With the focus of Hothouse 2014 being on animation, we are thrilled to announce David Pennay as our mentor. As well as an animator, David is also a local artist, producer and director. Filling all these roles provides David with an excellent knowledge of all aspects of animation production. Added to the mix is a strong background educating at Footscray Community Arts Centre and lecturing at RMIT University.
David also runs 3 Hand Studios. To help you get to know him better, we asked David a few questions about his work his influences and what he is looking forward to about being the Hothouse mentor.
What is your favourite animation film?
I don’t like having favourites so let’s break it up a little.
For 2D animation I’d have to say “The Triplets of Belleville” by Sylvain Chomet, as I love the style, story and soundtrack.
For stop motion, although I do love Aardman especially Creature Comforts (for its great concept and simplicity), I enjoy the slightly darker side of stop motion, Das Rad (Rocks), Chris Stenner, Arvid Uibel and Heidi Wittlinger. I love the concept of perception of time and feel that animation is in its essence very similar, viewing objects at a different time frame. Also I have to mention the classic Peter and the Wolf by Suzie Templeton.
And even though these are not technically films, I have to mention two animators that I also love – Pes and Blu.
What has been your journey to become an animator and who were your early influences?
I have always been creative and loved building things with my hands; I believe it’s this innate drive to want to create that helped push me towards stop motion animation. I first started my animation career, like most, by playing around on the kitchen table at home and just experimenting with time lapse photography and pixilation. This led me to enrol in a short stop motion course at RMIT, which got me hooked.
I applied to do a BA in animation and interactive media at RMIT. Once I started studying, I was introduced to the diverse array of animated techniques; I made very little stop motion whilst I was at university, as I wanted to explore the other realms of 2D and 3D animation.
University opened me up to a whole new world of animators and techniques. I really enjoy the grittier and not-so-polished surreal animations of Bruce Bickford, Blu, and Jan Švankmajer. After graduating, I was drawn back into stop motion animation through a mixture of animation collaborations for competitions. Creating 3 Hand Studios further fuelled my desire to work in the medium.
I’ve always loved stop motion animation. Aardmans, Nick Park and Peter Lord (even from the early days of Morph), and Tim Burton were influential in capturing my attention and drawing me into the world of animation. I was fascinated about bringing inanimate objects to life.
What was the first film that you made? What did you learn from the experience?
Remembering Bonegilla is a stop motion animation about Block 19 at Bonegilla Migrant Reception and Training Centre. It provides a rare glimpse of a major change in Australian social history – the very different challenges, struggles and experiences that post-war migrants had coming through Bonegilla on their journey to a new life in Australia. I learnt a lot from this animation, including time management and how long it takes to produce a 7 minute stop motion.

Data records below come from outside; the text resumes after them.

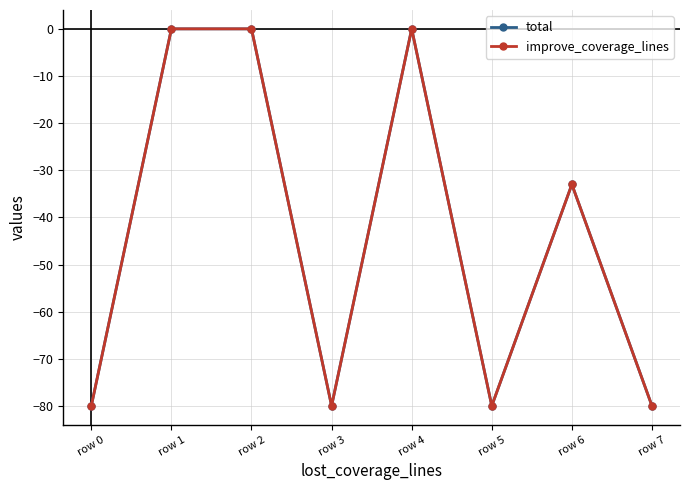

Does the chart have visible grid lines?

Yes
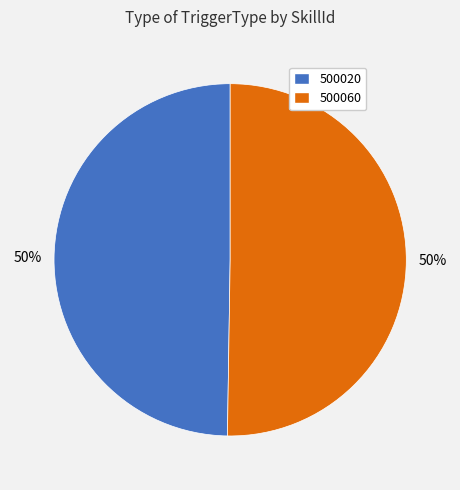

To the nearest percent, what percentage of the pie is 500020?

50%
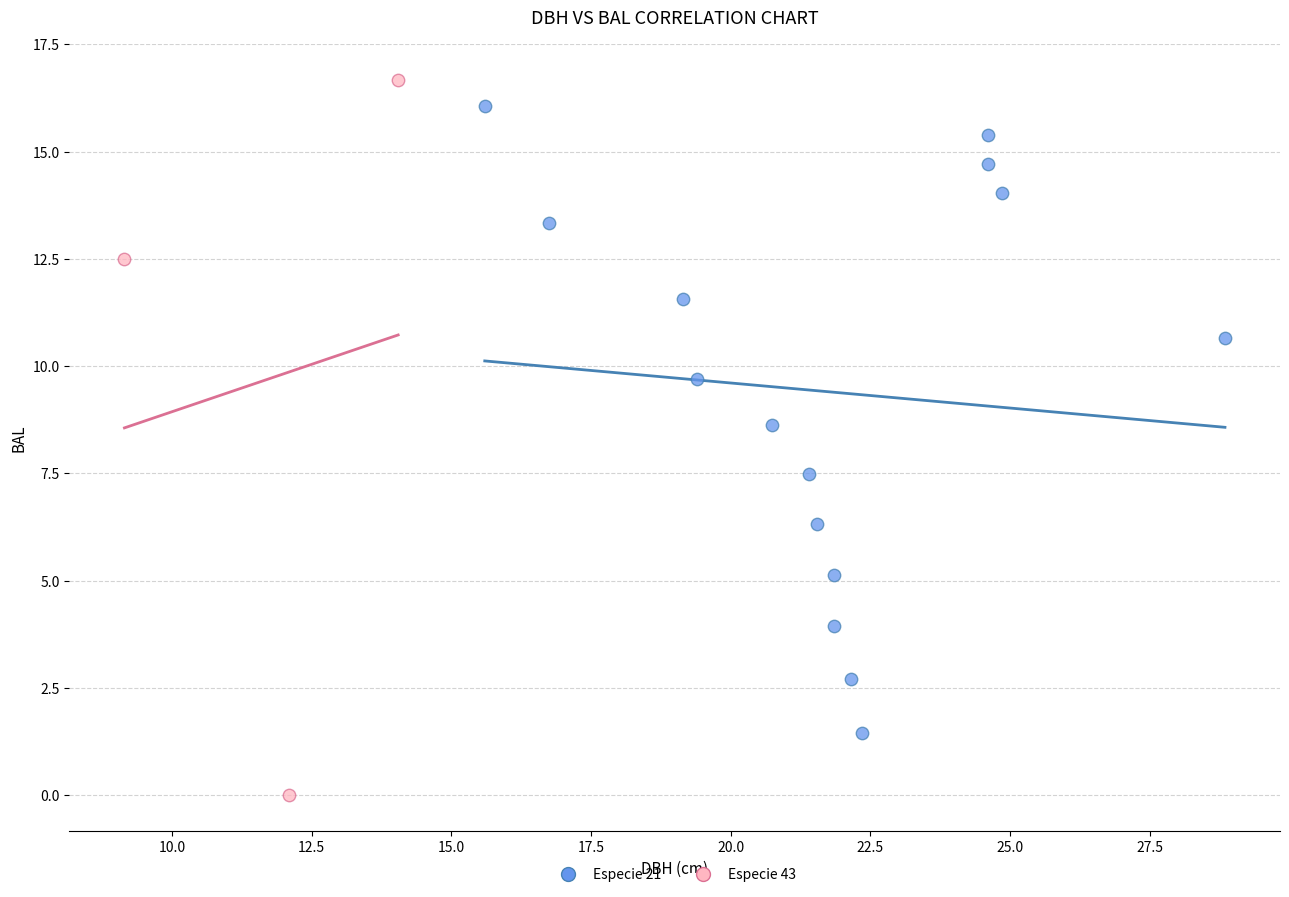

Which series has the widest spread of Y values?

Especie 43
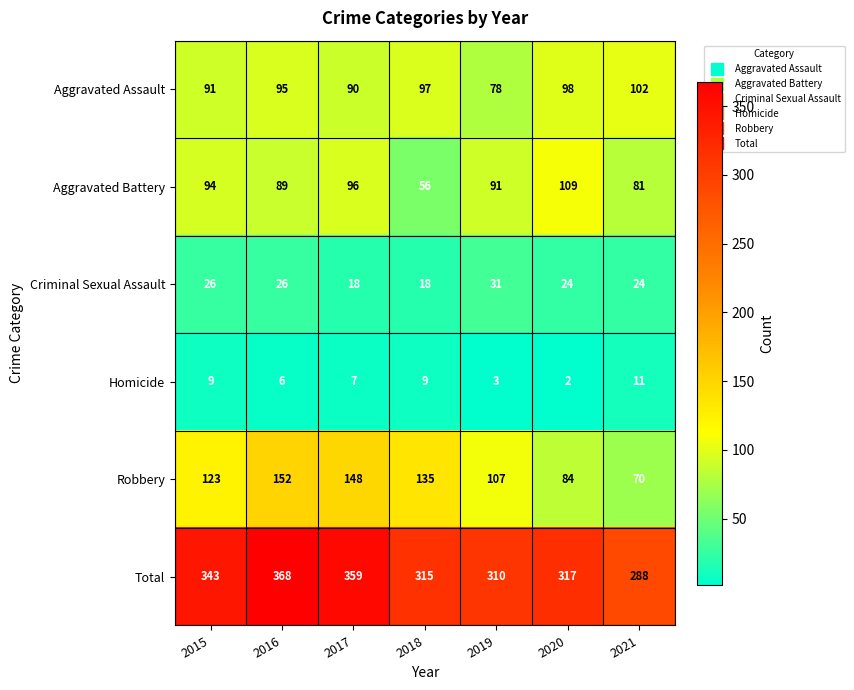

What is the spread (max minus min) of values at 2019?

307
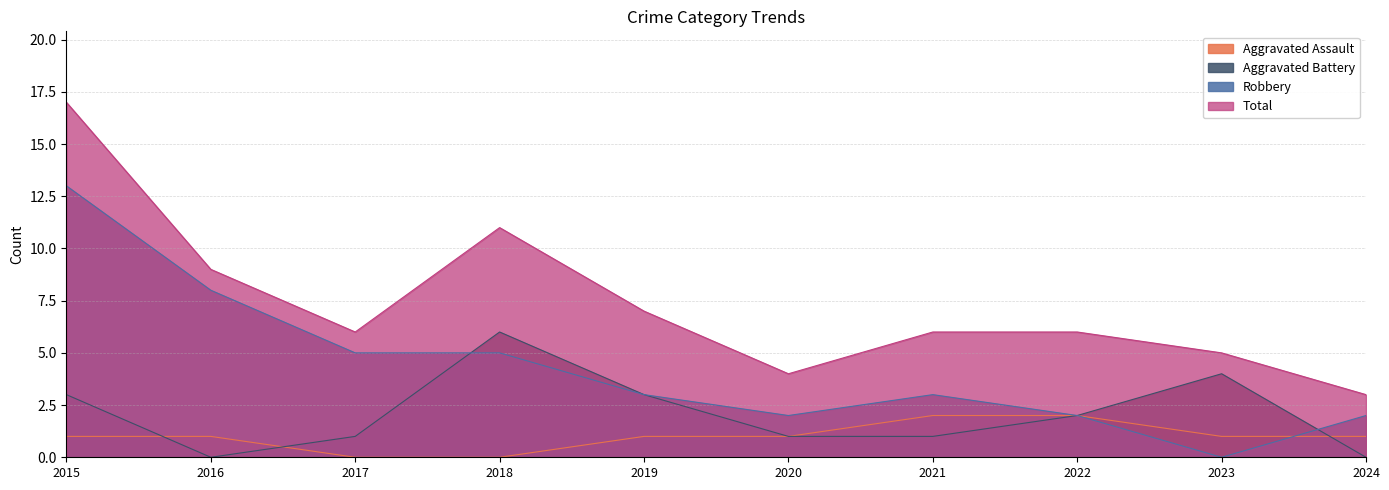

List the series in order of their peak value, lowest first.

Aggravated Assault, Aggravated Battery, Robbery, Total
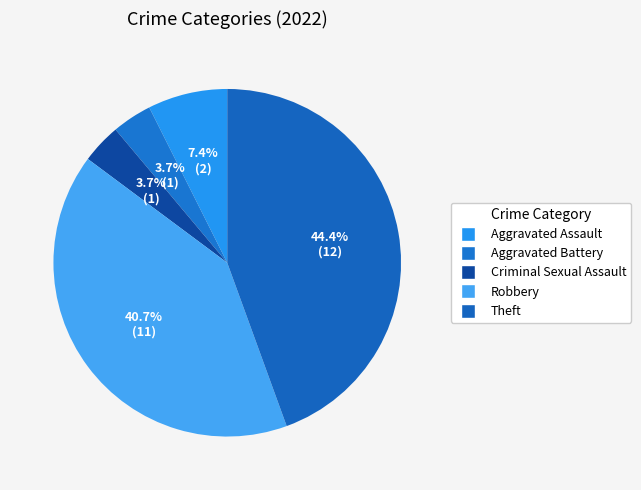

Count the number of slices in the pie.

5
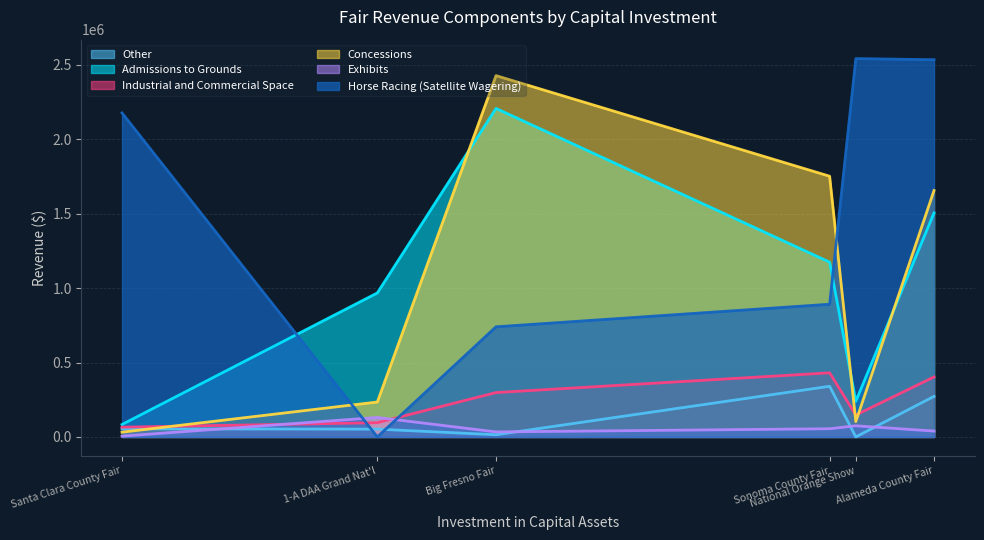

What is the maximum value for Admissions to Grounds?

2207752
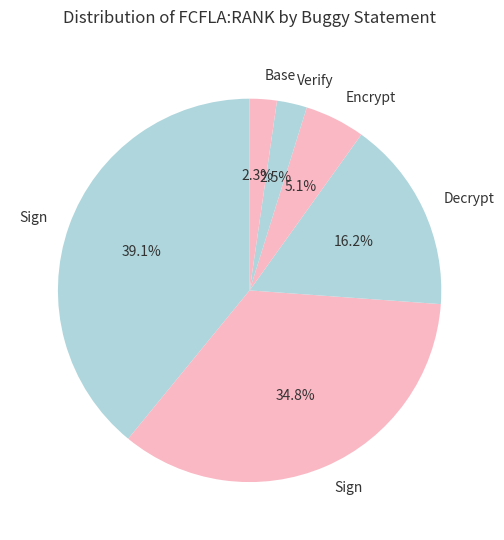

How many segments does this pie chart have?

6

Who has been your most influential mentor during your career so far and why?
Darcy Prendergast. I have collaborated and worked on several projects with Darcy and the Oh Yeah Wow crew, including Gotye’s Easy Way Out, and it has been great watching the studio move forwards in leaps and bounds.
What is the most challenging thing about making animation?
With stop motion animation, apart from the standard challenges that animators face, you have all the elements against you. I find that gravity is one of the biggest and hardest challenges I face whilst animating, closely followed by lighting. You have to plan your shots and character design around what you know you need your character to do.
I really enjoy coming up with creative solutions to be able to achieve the visual I need to help tell the story. Dealing with flicker and constant light source is always an issue with stop motion and it can be a time consuming area to fix if you haven’t got it right in your shoot.
What are the things you most like about making animation?
My favourite part is the set building and character construction, this is one of the main reasons I chose to do stop motion animation. I love being tactile and creating things in the real world with my hands, while making a big mess!
What are you looking forward to about mentoring young people in the Hothouse program?
I really enjoy working with a diverse range of groups as I’m constantly surprised by the imaginative and creative new ways people have when interpreting concepts and solving problems. I have had the privilege to work with children at both primary and secondary levels, along with university students and I also work with additional need adults. Time and time again, I discover people from all ages with a drive, vision and passion, whom create amazing works, so I’m looking forward to meeting this specially selected group to see what creative genius unfolds.
Applications for Hothouse 2014 have been extended until Wednesday 11 June 2014.